Even if you don’t know how long something is going to take, or how many somethings you have to do… it might be better to fill the bar, then blank it and start over again than to not update until you know.
This is an even larger challenge when you’re interfacing with additional systems that are black boxes. I can give you all the granular information and smooth progress bar loading you like about how I’m doing with, say, getting transactions ready to sync to QuickBooks, but once QuickBooks has it, I might a well just lock my own thread for all the good it’ll do me.
@ikeOnABike’s GIF is actually a pretty good representation of the behind-the-scenes nonsense that frequently makes progress bars less useful than they should be.
My absolute LEAST FAVORITE progress bar UX is Apple’s macOS installer.
It’s a slow process and usually counts down from 30 minutes. It chugs along, occasionally tells you what it’s doing, and then it gets to 1 minute remaining
and will then hang there for another 10-20 minutes. EVERY SINGLE TIME.
The first time this happened I just figured it had crashed so I rebooted only to find it was all just hosed because apparently that “last minute” of unreported “progress” is spent re-writing the boot sector or whatever. After a few more times I learned to just block out an hour in my calendar to go offline and let the update run out of sight and out of mind.

It’s a slow process and usually counts down from 30 minutes. It chugs along, occasionally tells you what it’s doing, and then it gets to
1 minute remaining
and will then hang there for another 10-20 minutes. EVERY SINGLE TIME.
I just figured that an Apple minute is not the same unit of measurement as an Earth minute.

I just figured that an Apple minute is not the same unit of measurement as an Earth minute.
Sadly Apple never followed through on the proposal to include a Jobs Reality Distortion Field Generator inside every Mac specifically to address that problem.

Linux filesystems rarely suffer from the kinds of fragmentation that “good” old FAT
I have never known whether that was actually true or just classic sour grapes
“We don’t have a decent defrag utility, so therefore we must not need one”
Disks are so much faster now, would we even notice fragmenting problems, regardless of file system?
It’s true. It’s in the filesystem design. Ext3 and Ext4 filesystems can still get fragmented if they get really full, FAT is just lousy. Even with fast disks it can be noticeable depending on what you are doing.

Disks are so much faster now, would we even notice fragmenting problems, regardless of file system?
Database applications with high read/write operations still suffer latency from fragmentation of the physical disk.

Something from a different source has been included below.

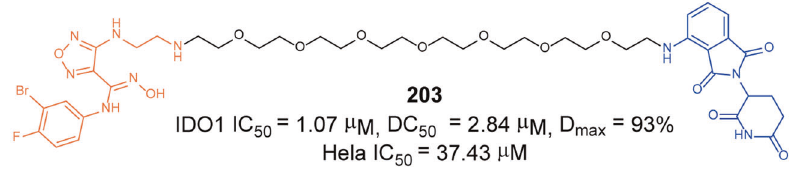
Fig. 58 The representative PROTAC targeting IDO1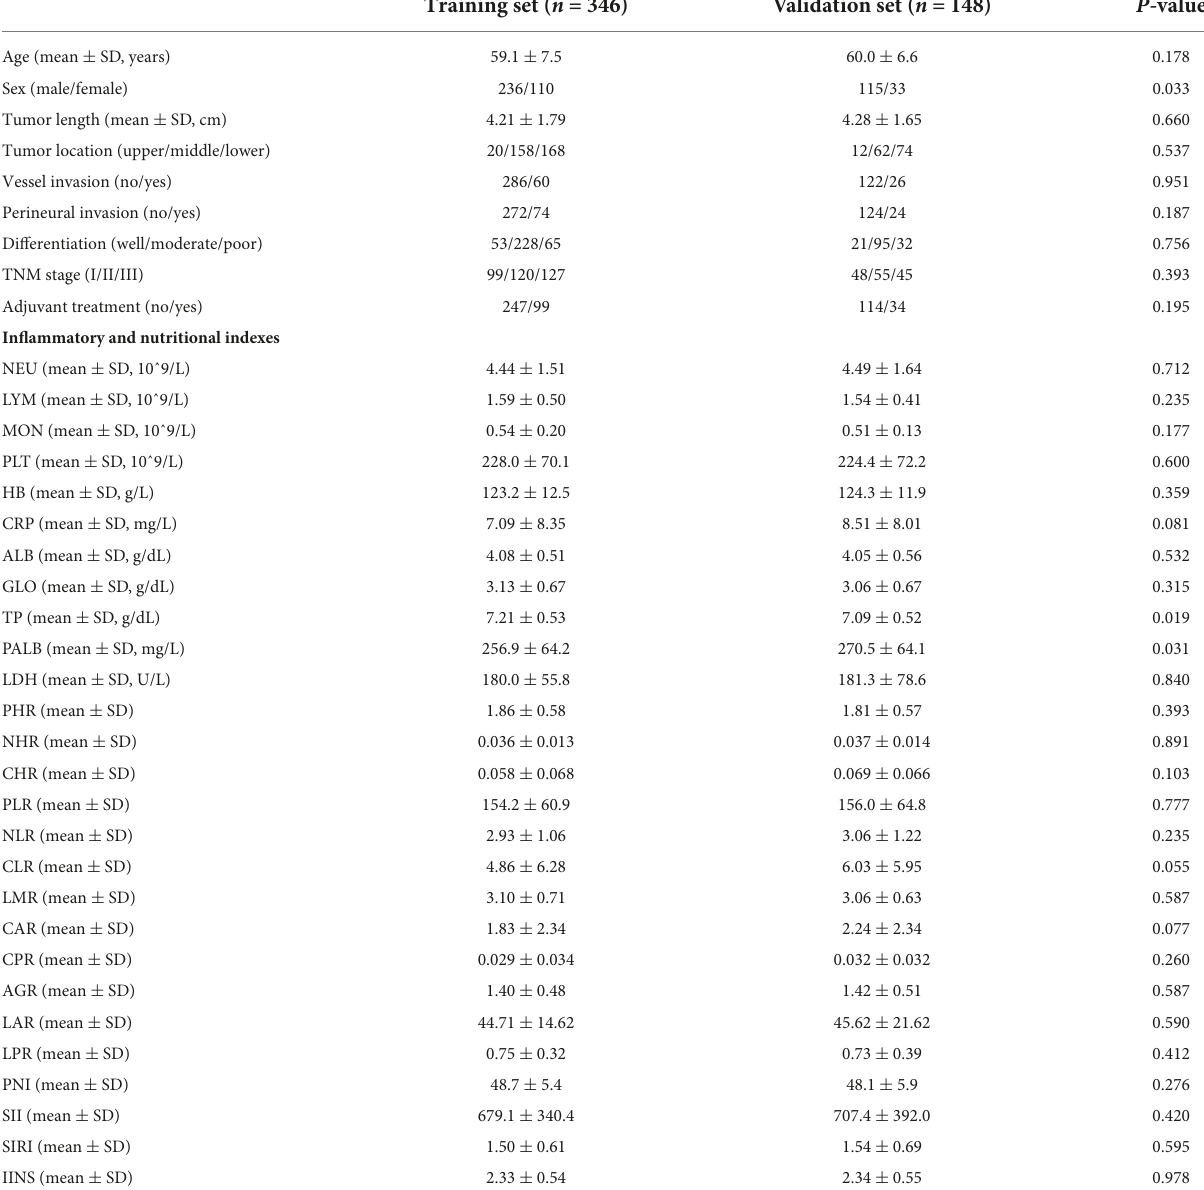
TABLE 1 Comparison of the baseline characteristics in the training and validation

I just figured that an Apple minute is not the same unit of measurement as an Earth minute.
It isn’t, but you can buy a converter dongle for $80.
But how does one implement a progress bar for an infinite memory tape?
Something that constantly flips between 0% and 100%?
this really has nothing whatsoever to do with the halting problem (which applies to the general class of all programs and all input and which is only undecidable for specific rogue cases). progress bars are found in known, analyzed, deterministic programs which generally have strictly limited inputs. so no surprise the video didn’t mention it.